• [Excerpted data]

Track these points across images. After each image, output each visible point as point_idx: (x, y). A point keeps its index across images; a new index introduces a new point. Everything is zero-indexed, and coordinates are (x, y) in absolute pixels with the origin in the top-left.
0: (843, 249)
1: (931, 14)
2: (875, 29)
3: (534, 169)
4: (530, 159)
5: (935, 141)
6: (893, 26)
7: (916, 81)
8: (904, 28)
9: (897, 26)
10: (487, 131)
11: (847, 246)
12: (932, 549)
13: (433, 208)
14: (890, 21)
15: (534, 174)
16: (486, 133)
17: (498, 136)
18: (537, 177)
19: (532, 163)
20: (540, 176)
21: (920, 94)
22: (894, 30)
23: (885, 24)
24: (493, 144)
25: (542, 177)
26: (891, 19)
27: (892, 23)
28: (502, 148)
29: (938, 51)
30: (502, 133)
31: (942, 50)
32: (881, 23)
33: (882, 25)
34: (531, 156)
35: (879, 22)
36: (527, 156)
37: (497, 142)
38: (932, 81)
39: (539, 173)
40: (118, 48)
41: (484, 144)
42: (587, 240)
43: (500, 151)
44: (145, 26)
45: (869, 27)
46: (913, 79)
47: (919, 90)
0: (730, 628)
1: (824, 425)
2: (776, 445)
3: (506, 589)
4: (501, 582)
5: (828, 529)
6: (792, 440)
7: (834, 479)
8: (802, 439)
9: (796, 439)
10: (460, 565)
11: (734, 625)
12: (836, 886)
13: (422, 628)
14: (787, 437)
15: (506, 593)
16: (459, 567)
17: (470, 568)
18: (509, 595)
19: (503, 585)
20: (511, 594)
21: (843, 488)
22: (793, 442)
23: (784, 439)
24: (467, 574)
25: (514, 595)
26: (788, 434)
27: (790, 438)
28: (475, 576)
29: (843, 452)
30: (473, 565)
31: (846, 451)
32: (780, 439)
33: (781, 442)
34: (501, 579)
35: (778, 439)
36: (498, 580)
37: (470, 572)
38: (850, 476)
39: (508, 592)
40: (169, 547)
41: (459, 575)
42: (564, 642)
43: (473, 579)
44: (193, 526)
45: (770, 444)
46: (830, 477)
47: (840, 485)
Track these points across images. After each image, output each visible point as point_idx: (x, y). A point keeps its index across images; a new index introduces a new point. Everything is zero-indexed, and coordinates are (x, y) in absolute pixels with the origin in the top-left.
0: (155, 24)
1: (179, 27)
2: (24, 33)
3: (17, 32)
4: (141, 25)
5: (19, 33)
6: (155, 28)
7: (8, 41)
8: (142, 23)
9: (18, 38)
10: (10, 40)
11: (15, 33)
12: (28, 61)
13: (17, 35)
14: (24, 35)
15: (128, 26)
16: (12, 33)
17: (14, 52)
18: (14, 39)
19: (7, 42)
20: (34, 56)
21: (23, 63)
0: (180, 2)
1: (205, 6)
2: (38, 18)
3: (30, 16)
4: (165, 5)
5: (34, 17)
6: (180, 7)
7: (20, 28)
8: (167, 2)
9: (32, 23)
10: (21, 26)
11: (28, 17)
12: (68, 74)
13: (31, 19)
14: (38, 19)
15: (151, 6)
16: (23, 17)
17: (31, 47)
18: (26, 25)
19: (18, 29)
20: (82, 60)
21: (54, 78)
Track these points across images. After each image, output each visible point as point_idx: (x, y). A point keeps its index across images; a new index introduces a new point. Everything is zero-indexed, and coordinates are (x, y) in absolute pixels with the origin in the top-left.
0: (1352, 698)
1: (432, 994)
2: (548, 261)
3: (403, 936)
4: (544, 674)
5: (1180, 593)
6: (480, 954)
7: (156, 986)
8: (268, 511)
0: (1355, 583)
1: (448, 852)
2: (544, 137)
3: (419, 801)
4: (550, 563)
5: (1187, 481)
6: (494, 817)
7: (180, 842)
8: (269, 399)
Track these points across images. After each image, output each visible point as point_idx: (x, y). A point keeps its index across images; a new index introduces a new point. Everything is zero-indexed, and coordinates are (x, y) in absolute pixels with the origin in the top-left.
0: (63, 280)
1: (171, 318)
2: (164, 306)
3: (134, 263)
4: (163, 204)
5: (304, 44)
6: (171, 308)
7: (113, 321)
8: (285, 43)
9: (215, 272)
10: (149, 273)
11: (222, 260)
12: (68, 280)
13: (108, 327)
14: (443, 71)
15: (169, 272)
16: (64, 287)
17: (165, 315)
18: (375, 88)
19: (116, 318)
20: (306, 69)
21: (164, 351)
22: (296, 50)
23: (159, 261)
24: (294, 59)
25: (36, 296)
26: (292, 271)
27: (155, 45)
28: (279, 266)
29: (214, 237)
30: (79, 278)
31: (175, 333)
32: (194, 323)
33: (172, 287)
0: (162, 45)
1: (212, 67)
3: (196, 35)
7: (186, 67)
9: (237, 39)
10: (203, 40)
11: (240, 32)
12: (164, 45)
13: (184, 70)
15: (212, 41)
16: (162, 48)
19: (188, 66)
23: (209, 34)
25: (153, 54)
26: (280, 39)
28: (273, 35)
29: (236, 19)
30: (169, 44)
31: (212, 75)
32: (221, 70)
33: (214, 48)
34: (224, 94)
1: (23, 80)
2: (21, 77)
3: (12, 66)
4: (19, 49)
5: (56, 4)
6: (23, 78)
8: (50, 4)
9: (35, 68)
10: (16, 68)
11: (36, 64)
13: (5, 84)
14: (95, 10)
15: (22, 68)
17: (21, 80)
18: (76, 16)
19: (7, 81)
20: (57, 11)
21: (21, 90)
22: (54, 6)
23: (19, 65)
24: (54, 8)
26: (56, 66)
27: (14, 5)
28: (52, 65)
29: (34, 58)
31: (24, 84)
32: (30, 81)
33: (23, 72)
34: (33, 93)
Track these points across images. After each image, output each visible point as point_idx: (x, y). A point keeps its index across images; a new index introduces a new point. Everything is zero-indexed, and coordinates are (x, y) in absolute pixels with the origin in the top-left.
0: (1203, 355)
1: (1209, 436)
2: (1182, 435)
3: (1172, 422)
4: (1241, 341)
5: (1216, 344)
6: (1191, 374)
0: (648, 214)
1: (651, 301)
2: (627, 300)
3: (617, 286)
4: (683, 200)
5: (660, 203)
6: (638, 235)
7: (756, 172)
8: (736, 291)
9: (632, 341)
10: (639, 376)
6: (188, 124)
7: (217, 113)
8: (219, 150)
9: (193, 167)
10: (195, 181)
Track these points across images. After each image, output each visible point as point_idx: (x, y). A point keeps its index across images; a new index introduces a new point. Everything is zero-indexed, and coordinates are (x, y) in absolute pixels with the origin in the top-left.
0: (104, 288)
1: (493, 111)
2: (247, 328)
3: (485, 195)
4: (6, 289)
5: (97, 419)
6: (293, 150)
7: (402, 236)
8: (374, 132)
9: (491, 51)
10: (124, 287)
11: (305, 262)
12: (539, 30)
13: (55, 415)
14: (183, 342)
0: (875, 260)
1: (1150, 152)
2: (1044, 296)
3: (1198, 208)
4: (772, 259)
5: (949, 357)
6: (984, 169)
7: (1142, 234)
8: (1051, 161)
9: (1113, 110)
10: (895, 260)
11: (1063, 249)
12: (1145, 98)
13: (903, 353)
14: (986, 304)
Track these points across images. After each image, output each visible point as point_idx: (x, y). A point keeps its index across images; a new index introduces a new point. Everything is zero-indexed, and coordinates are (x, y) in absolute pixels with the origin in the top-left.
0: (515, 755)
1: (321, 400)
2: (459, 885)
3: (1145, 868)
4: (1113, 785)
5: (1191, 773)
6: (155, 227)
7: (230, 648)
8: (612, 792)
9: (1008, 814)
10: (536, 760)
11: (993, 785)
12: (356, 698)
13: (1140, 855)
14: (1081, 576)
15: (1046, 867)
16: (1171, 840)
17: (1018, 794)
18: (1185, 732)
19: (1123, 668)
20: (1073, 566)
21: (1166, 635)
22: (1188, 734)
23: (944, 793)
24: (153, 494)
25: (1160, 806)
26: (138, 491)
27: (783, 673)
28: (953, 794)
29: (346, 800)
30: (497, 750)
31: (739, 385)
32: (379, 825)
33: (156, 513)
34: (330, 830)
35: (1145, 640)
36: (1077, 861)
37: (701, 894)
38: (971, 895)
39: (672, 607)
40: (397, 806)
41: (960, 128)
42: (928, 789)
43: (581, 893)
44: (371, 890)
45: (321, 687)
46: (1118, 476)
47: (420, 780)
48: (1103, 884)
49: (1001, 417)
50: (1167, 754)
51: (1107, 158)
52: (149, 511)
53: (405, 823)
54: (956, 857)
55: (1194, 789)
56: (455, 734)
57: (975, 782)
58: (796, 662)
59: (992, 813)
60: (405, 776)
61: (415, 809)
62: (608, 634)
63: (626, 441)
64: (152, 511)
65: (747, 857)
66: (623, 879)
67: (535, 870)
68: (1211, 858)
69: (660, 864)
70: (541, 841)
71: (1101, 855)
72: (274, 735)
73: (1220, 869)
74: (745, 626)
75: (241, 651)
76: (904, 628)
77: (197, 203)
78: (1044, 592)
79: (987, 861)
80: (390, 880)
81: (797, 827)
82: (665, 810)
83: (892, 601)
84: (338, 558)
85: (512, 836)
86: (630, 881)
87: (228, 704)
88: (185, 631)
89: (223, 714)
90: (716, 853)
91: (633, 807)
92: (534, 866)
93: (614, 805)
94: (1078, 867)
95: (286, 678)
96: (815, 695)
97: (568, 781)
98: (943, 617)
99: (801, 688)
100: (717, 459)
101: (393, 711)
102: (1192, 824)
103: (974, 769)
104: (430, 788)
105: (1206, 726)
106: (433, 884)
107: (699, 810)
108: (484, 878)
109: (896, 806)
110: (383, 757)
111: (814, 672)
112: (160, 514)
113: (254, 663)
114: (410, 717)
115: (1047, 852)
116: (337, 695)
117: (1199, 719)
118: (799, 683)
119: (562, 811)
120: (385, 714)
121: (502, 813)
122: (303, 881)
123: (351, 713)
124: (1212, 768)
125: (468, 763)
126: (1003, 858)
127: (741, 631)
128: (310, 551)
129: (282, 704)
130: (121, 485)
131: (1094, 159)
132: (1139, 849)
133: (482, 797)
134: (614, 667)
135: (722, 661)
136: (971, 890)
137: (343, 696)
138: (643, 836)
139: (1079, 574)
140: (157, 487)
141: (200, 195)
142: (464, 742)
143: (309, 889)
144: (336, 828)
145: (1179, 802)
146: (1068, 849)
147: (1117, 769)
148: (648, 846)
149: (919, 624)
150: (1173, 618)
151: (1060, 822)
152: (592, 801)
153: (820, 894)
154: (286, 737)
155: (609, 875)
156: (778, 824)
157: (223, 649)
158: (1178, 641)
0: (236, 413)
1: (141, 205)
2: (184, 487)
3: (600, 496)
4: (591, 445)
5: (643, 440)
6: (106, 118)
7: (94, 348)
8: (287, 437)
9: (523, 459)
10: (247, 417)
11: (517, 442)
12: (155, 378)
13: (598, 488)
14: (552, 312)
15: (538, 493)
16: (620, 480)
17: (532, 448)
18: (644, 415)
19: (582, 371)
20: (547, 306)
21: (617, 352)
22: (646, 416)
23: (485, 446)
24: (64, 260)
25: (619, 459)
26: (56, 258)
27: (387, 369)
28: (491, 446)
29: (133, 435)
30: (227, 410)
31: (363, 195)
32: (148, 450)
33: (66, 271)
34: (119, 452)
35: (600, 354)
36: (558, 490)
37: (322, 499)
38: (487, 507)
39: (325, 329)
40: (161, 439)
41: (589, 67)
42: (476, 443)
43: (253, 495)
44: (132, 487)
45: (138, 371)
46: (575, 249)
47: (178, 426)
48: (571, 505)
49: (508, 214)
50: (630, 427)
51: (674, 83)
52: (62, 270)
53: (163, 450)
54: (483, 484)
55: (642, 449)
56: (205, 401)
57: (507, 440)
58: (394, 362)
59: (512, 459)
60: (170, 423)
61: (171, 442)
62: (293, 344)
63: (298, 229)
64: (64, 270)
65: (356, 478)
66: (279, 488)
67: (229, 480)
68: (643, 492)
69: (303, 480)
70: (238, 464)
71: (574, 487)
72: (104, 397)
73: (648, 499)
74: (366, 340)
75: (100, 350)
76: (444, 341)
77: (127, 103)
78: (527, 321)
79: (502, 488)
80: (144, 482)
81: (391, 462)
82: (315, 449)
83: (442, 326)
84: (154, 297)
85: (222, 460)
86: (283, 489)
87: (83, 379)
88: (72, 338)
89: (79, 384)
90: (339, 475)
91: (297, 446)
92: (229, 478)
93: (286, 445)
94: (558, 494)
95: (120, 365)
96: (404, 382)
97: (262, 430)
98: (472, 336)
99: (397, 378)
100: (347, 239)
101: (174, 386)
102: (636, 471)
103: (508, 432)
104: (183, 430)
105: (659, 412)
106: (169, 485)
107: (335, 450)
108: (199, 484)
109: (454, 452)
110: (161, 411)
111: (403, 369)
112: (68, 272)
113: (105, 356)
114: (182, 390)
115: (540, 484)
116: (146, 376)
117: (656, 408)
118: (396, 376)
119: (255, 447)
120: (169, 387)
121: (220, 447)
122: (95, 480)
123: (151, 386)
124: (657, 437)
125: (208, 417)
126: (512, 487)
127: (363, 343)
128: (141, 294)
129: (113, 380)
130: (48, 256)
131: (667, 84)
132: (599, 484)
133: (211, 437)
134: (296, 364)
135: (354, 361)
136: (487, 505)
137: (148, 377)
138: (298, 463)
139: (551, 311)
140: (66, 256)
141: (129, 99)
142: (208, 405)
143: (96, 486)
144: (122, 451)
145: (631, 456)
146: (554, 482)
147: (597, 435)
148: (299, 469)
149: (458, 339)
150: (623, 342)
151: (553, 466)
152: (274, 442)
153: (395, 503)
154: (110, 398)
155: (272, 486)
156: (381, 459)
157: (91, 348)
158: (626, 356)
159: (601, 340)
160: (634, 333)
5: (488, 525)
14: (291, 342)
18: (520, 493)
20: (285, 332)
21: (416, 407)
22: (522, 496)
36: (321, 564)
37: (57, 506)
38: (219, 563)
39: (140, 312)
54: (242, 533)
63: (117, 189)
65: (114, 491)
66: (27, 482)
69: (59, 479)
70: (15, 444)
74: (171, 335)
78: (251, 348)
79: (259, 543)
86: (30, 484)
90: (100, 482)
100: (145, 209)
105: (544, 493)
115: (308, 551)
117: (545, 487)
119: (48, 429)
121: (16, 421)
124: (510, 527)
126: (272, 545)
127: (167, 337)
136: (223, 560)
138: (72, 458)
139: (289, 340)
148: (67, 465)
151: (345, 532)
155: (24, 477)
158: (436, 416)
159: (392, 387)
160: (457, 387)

• [Problem]
Working from the data above, extract solely the lines from the one containing "132: (1139, 849)" through the one containing "157: (223, 649)", exactly as they appear, both included.

• [Exercise response]
132: (1139, 849)
133: (482, 797)
134: (614, 667)
135: (722, 661)
136: (971, 890)
137: (343, 696)
138: (643, 836)
139: (1079, 574)
140: (157, 487)
141: (200, 195)
142: (464, 742)
143: (309, 889)
144: (336, 828)
145: (1179, 802)
146: (1068, 849)
147: (1117, 769)
148: (648, 846)
149: (919, 624)
150: (1173, 618)
151: (1060, 822)
152: (592, 801)
153: (820, 894)
154: (286, 737)
155: (609, 875)
156: (778, 824)
157: (223, 649)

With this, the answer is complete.